NARSAD Distinguished Investigator Grantee and professor of psychology Michael S. Fanselow, Ph.D., with NARSAD Young Investigator Grantee Stephanie Bissiere, Ph.D. and research team at the University of California Los Angeles, showed that when the hippocampus, the part of the brain responsible for learning and memory, is damaged, the brain activates new neuronal circuits in other regions to compensate for the loss of function. They also showed that the same circuits that compensate for loss of the hippocampus are important for both fear learning, the root cause of anxiety disorders and also for fear extinction, the main line of treatment for anxiety disorders. The findings published online in Proceedings of the National Academy of Sciences earlier this week could potentially help researchers develop new treatments for anxiety and other brain and behavior disorders.

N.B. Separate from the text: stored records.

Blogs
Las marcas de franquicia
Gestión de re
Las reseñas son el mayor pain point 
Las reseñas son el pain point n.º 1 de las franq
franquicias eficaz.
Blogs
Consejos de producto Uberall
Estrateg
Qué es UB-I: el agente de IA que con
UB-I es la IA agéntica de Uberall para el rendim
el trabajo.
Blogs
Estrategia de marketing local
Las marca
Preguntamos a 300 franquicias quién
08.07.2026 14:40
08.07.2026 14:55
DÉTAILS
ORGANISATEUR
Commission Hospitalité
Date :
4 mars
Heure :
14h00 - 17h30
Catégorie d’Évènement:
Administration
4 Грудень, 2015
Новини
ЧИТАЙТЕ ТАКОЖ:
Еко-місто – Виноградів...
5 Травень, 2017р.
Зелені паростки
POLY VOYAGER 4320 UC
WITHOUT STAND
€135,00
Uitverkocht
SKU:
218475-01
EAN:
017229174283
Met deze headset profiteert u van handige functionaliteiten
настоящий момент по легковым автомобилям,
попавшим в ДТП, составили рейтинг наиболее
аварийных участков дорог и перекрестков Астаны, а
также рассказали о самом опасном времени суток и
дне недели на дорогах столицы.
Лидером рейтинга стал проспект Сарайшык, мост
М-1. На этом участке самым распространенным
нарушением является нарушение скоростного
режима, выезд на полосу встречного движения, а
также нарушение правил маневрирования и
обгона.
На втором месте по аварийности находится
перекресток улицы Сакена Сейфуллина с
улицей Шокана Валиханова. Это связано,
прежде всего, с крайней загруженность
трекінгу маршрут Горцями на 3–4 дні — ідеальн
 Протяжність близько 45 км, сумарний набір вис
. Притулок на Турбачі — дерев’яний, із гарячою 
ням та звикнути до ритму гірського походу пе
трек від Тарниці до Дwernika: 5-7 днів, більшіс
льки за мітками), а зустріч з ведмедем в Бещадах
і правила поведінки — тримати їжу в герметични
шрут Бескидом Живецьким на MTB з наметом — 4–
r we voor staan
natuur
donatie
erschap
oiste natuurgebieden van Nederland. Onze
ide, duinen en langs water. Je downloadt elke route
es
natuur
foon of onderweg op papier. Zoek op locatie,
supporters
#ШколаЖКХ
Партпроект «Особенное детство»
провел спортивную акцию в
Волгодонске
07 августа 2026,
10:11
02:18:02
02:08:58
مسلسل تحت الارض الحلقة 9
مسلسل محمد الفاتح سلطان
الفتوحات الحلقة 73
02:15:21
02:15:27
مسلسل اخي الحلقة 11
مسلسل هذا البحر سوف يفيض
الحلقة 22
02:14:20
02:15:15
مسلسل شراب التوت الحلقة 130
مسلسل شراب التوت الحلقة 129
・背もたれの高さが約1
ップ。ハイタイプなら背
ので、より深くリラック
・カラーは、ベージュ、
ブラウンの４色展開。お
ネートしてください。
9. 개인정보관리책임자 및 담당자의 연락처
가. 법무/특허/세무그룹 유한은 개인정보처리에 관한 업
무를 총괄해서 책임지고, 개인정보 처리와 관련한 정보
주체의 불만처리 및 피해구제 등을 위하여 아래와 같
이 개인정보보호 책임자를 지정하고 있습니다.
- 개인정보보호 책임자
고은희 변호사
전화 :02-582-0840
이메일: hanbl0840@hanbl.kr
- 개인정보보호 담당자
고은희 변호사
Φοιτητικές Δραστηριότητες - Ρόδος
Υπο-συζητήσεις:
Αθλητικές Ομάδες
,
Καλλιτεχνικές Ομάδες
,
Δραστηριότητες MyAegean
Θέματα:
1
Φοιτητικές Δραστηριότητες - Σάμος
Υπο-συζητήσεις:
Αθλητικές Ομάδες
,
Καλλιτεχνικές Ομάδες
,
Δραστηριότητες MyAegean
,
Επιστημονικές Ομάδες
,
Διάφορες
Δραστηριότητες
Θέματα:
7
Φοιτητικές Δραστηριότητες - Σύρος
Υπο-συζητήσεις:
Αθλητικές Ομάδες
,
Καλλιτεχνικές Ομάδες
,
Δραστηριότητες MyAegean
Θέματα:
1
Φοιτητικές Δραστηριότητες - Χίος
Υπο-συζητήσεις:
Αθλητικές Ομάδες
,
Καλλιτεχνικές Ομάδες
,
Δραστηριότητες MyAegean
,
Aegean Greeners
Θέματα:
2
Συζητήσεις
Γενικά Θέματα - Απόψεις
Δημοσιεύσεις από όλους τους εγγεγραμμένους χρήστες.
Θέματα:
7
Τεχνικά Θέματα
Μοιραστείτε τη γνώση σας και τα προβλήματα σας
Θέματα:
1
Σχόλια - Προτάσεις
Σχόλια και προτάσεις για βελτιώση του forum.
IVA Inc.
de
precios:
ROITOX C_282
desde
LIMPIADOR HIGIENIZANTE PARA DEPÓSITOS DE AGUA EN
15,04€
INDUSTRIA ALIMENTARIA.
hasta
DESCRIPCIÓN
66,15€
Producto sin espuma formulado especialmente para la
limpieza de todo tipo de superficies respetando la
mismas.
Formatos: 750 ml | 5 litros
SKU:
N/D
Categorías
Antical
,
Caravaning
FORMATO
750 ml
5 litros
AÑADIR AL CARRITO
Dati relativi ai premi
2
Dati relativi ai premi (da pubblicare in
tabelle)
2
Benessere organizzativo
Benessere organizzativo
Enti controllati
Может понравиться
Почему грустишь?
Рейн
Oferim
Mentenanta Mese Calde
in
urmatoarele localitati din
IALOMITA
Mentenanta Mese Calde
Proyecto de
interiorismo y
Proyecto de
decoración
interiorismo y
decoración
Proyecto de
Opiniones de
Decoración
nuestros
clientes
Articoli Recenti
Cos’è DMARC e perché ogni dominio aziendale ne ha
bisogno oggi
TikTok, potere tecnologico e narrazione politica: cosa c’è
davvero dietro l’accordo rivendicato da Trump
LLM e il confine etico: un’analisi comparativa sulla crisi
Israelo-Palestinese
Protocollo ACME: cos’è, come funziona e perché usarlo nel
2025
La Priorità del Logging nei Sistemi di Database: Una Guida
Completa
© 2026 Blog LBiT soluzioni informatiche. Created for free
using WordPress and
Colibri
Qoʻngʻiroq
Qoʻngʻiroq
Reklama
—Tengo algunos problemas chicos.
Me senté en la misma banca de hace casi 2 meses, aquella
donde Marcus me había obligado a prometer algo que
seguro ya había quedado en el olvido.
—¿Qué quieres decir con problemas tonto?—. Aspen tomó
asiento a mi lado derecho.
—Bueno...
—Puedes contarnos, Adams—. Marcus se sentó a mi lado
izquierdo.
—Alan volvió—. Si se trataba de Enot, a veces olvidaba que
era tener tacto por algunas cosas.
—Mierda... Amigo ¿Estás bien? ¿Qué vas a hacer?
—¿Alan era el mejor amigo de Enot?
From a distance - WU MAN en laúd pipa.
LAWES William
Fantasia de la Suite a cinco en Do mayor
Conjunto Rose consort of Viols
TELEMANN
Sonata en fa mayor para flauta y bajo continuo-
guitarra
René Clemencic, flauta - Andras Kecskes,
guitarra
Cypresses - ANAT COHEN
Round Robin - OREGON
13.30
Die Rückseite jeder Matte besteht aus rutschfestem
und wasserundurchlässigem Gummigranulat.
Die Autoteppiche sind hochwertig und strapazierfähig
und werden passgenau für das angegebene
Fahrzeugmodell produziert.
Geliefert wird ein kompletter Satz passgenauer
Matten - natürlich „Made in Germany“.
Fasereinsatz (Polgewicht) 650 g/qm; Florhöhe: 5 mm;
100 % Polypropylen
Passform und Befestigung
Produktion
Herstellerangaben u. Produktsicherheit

The research team, composed of scientists from the University of California Los Angelses and Monash University in Melbourne, Australia, performed experiments on rats to show that the animals were able to learn new tasks even after their hippocampus was damaged. Whereas these rats required more training than rats with undamaged brains, when they were given a problem to solve, their brains were still able to learn though experience. The findings suggest that a region in the brain called the prefrontal cortex takes over from the damaged hippocampus to create alternative compensatory neuronal pathways.

Additionally, the team found that loss of one of the prefrontal regions they were studying, the infralimbic cortex, causes fear to be generalized to a safe place. “Without the infralimbic cortex the rats were unable to distinguish between a dangerous and safe environment, expressing fear in both situations. Such inappropriate fears are a hallmark of anxiety disorders,” explained Dr. Fanselow. “This is a vitally important finding because we may be able to help anxiety patients if we promote activity within the infralimbic cortex. But it is an issue we need to do more work on.”